The question is not what ML can do, asserted Iglovikov, but how to use it to make an impact. Companies are more interested in machine learning engineers than researchers; engineers with strong software engineering skills because these are the people who build solutions that bring value to the businesses.
“I believe the most widely used algorithm in 10 years will be the same as today, and the same as 10 years ago. And this algorithm is logistic regression,” quipped Iglovikov. That said, he also hopes that reinforcement learning will find industrial use soon.

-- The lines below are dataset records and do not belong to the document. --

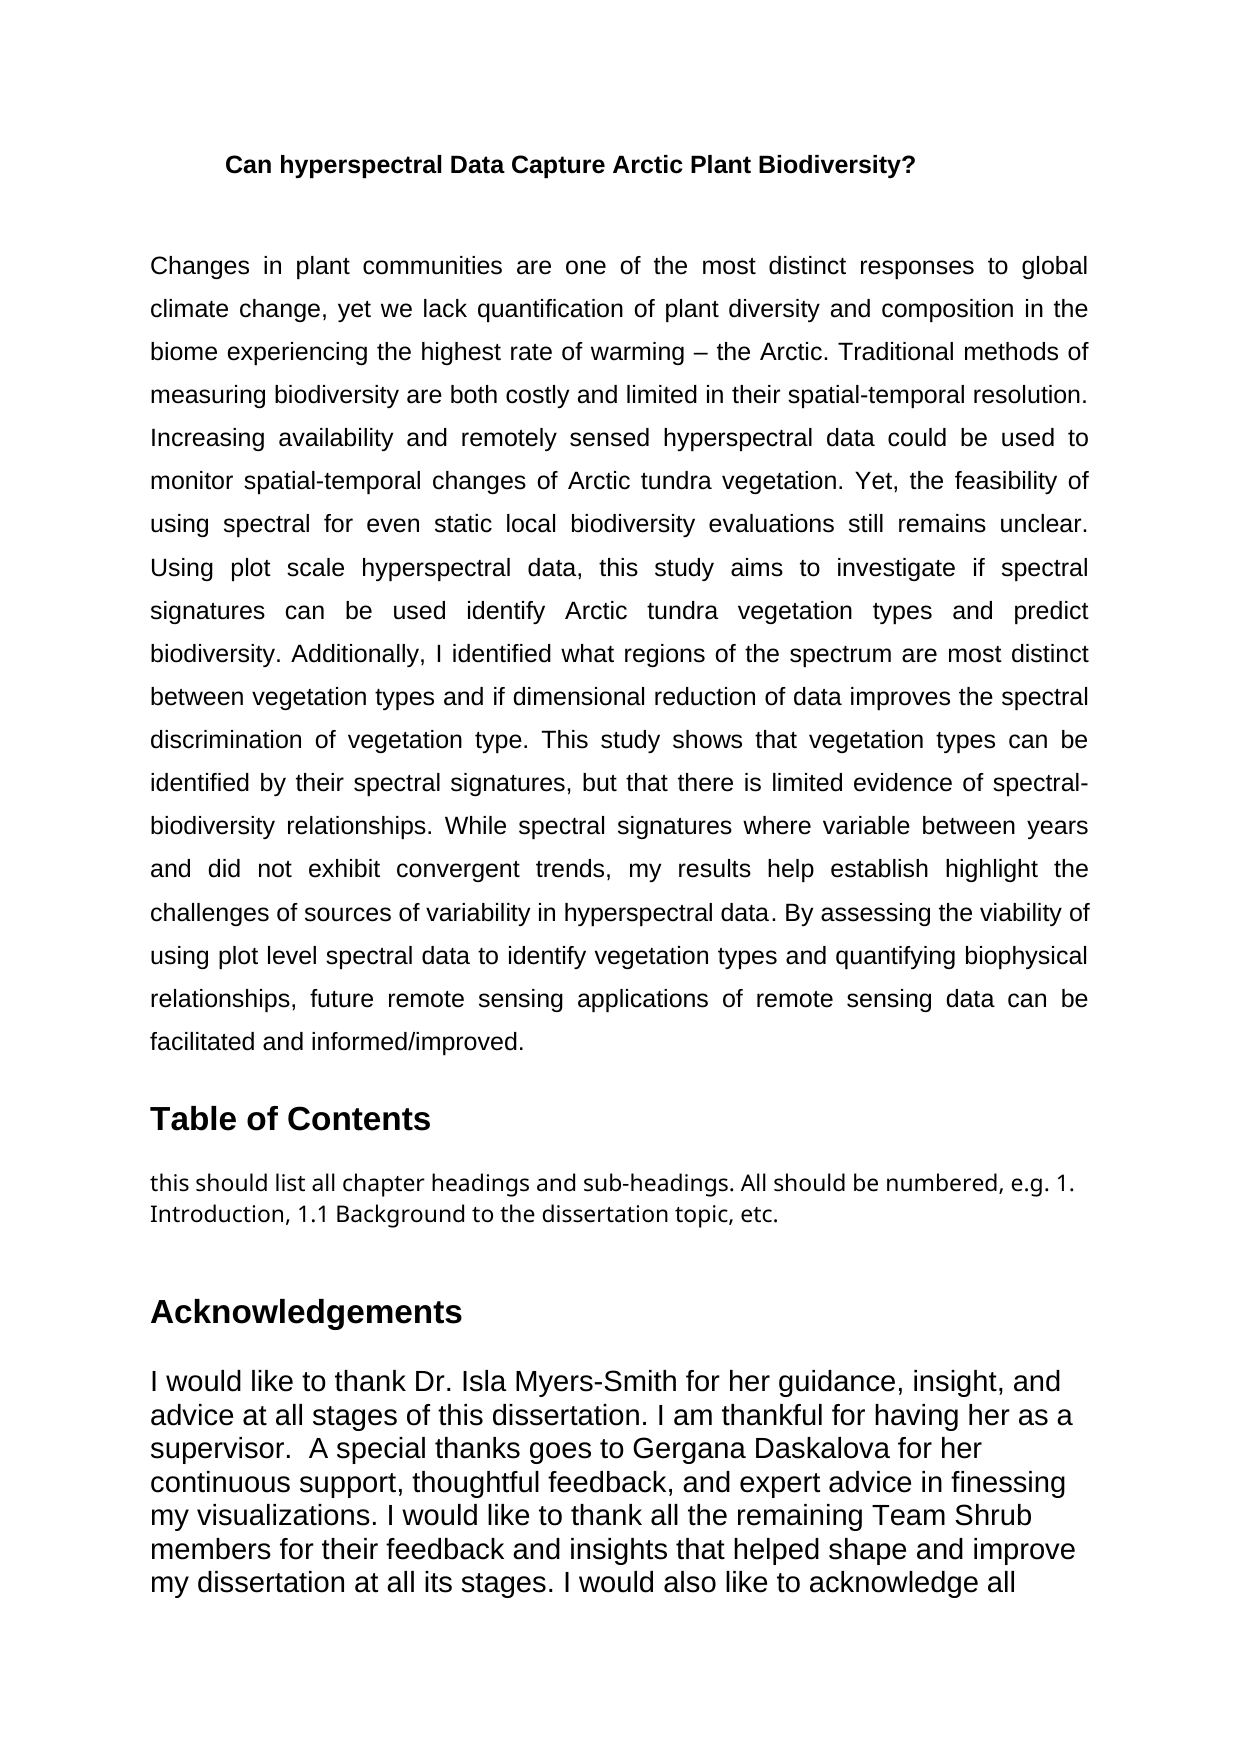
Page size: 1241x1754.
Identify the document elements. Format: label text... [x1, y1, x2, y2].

text this should list all chapter headings and sub-headings. All should be numbered, e.g. 1. Introduction, 1.1 Background to the dissertation topic, etc. [150, 1167, 1090, 1229]
list Can hyperspectral Data Capture Arctic Plant Biodiversity? [225, 150, 1090, 179]
text Acknowledgements [150, 1292, 1090, 1330]
text Table of Contents [150, 1099, 1090, 1138]
text Changes in plant communities are one of the most distinct responses to global climate change, yet we lack quantification of plant diversity and composition in the biome experiencing the highest rate of warming – the Arctic. Traditional methods of measuring biodiversity are both costly and limited in their spatial-temporal resolution. Increasing availability and remotely sensed hyperspectral data could be used to monitor spatial-temporal changes of Arctic tundra vegetation. Yet, the feasibility of using spectral for even static local biodiversity evaluations still remains unclear. Using plot scale hyperspectral data, this study aims to investigate if spectral signatures can be used identify Arctic tundra vegetation types and predict biodiversity. Additionally, I identified what regions of the spectrum are most distinct between vegetation types and if dimensional reduction of data improves the spectral discrimination of vegetation type. This study shows that vegetation types can be identified by their spectral signatures, but that there is limited evidence of spectral-biodiversity relationships. While spectral signatures where variable between years and did not exhibit convergent trends, my results help establish highlight the challenges of sources of variability in hyperspectral data. By assessing the viability of using plot level spectral data to identify vegetation types and quantifying biophysical relationships, future remote sensing applications of remote sensing data can be facilitated and informed/improved. [150, 251, 1090, 1056]
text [150, 1364, 1090, 1599]
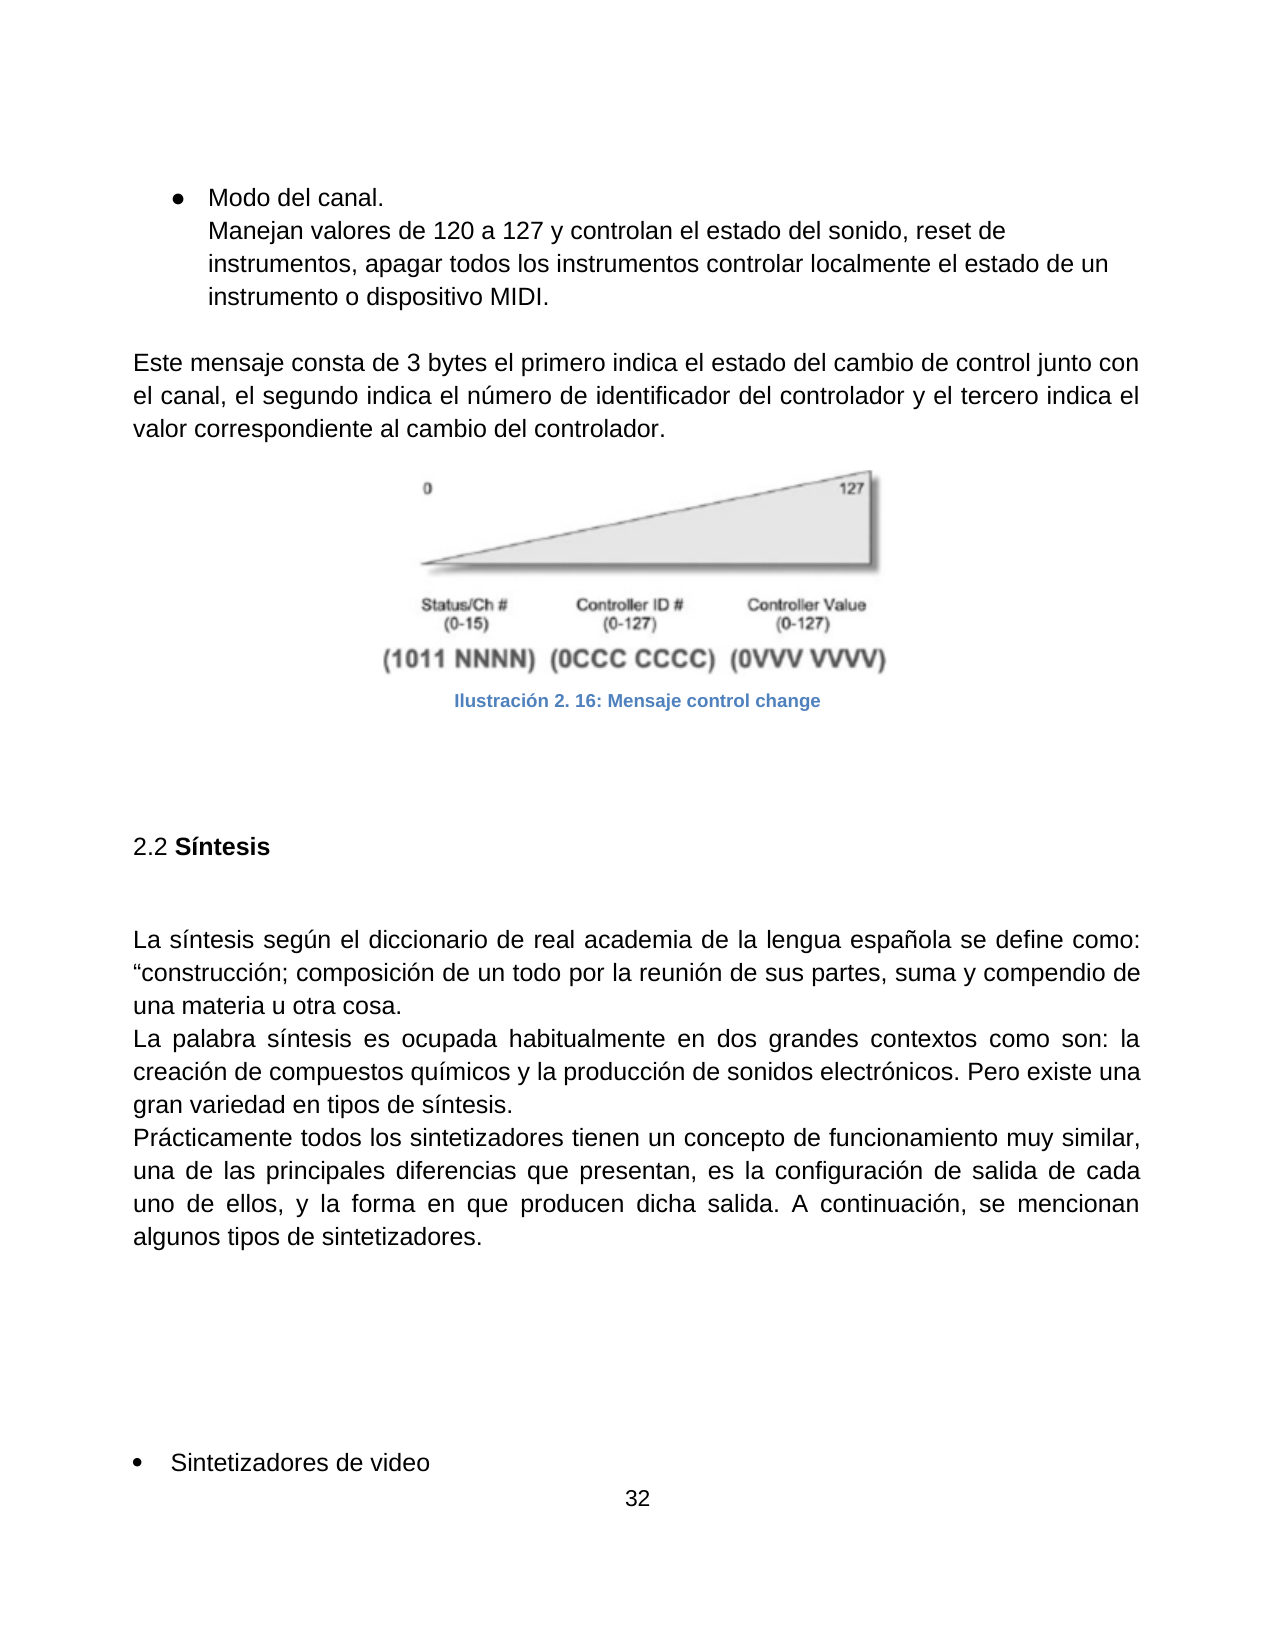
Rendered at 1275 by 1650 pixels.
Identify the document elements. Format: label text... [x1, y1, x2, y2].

picture [376, 447, 899, 687]
list Sintetizadores de video [133, 1448, 1142, 1477]
list Modo del canal. Manejan valores de 120 a 127 y controlan el estado del sonido, reset de instrumentos, apagar todos los instrumentos controlar localmente el estado de un instrumento o dispositivo MIDI. [170, 183, 1142, 311]
text Prácticamente todos los sintetizadores tienen un concepto de funcionamiento muy similar, una de las principales diferencias que presentan, es la configuración de salida de cada uno de ellos, y la forma en que producen dicha salida. A continuación, se mencionan algunos tipos de sintetizadores. [133, 1123, 1142, 1251]
subtitle 2.2 Síntesis [133, 832, 1142, 860]
text La síntesis según el diccionario de real academia de la lengua española se define como: “construcción; composición de un todo por la reunión de sus partes, suma y compendio de una materia u otra cosa. [133, 925, 1142, 1020]
text La palabra síntesis es ocupada habitualmente en dos grandes contextos como son: la creación de compuestos químicos y la producción de sonidos electrónicos. Pero existe una gran variedad en tipos de síntesis. [133, 1024, 1142, 1119]
text Ilustración 2. 16: Mensaje control change [133, 690, 1142, 712]
text Este mensaje consta de 3 bytes el primero indica el estado del cambio de control junto con el canal, el segundo indica el número de identificador del controlador y el tercero indica el valor correspondiente al cambio del controlador. [133, 348, 1142, 443]
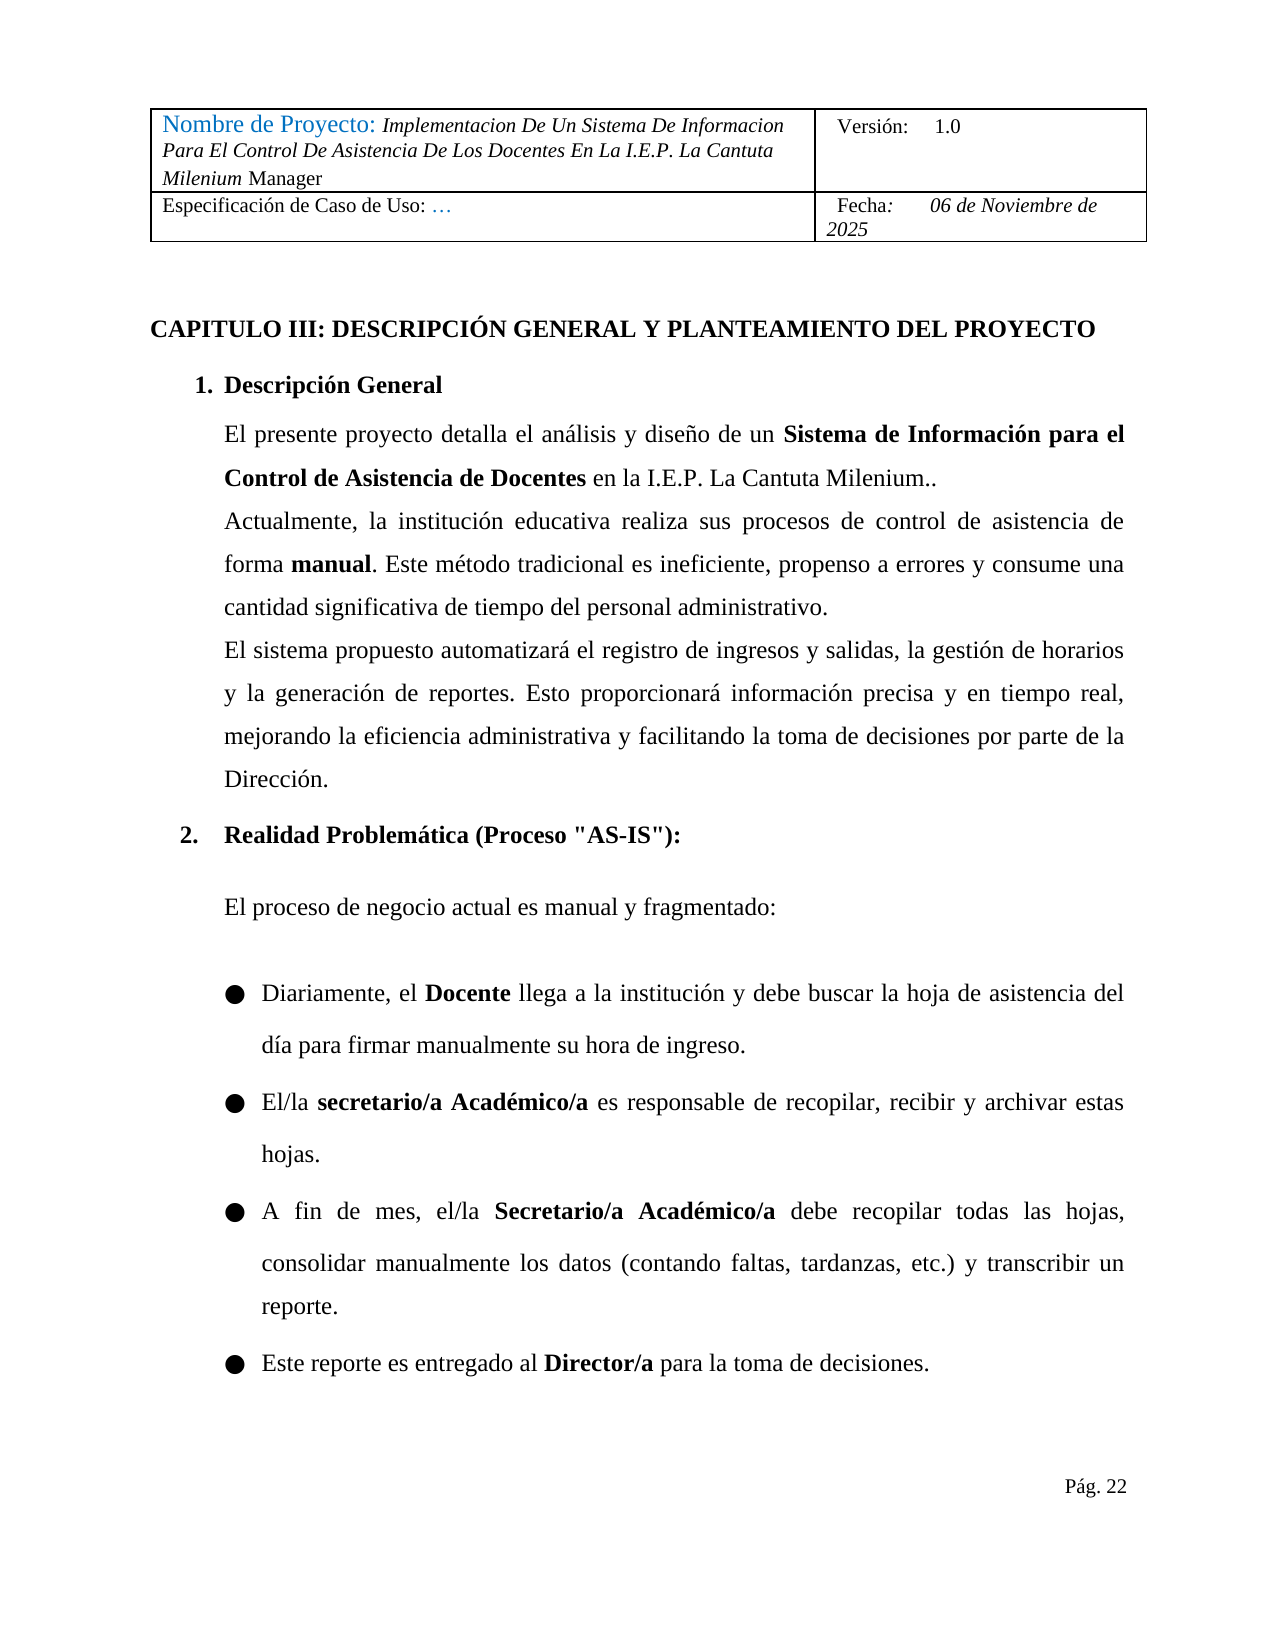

Reiterating on the need for communication, Iglovikov urged beginners to write blog posts explaining whatever they have learnt. Iglovikov listed a few such popular reading sources:
- Clean Code
- Clean Coder
- The Pragmatic Programmer
- Factoring: Improving the Design of Existing Code
- Designing Data-Intensive Applications
Apart from these, the only book about machine learning that he ever read was Deep Learning by Ian Goodfellow. He prefers reading blog posts and papers about ML instead. On a concluding note, he recommended Mastery by Robert Greene that talks about the similarities in the path to the top by the likes of Leonardo Da Vinci and Albert Einstein.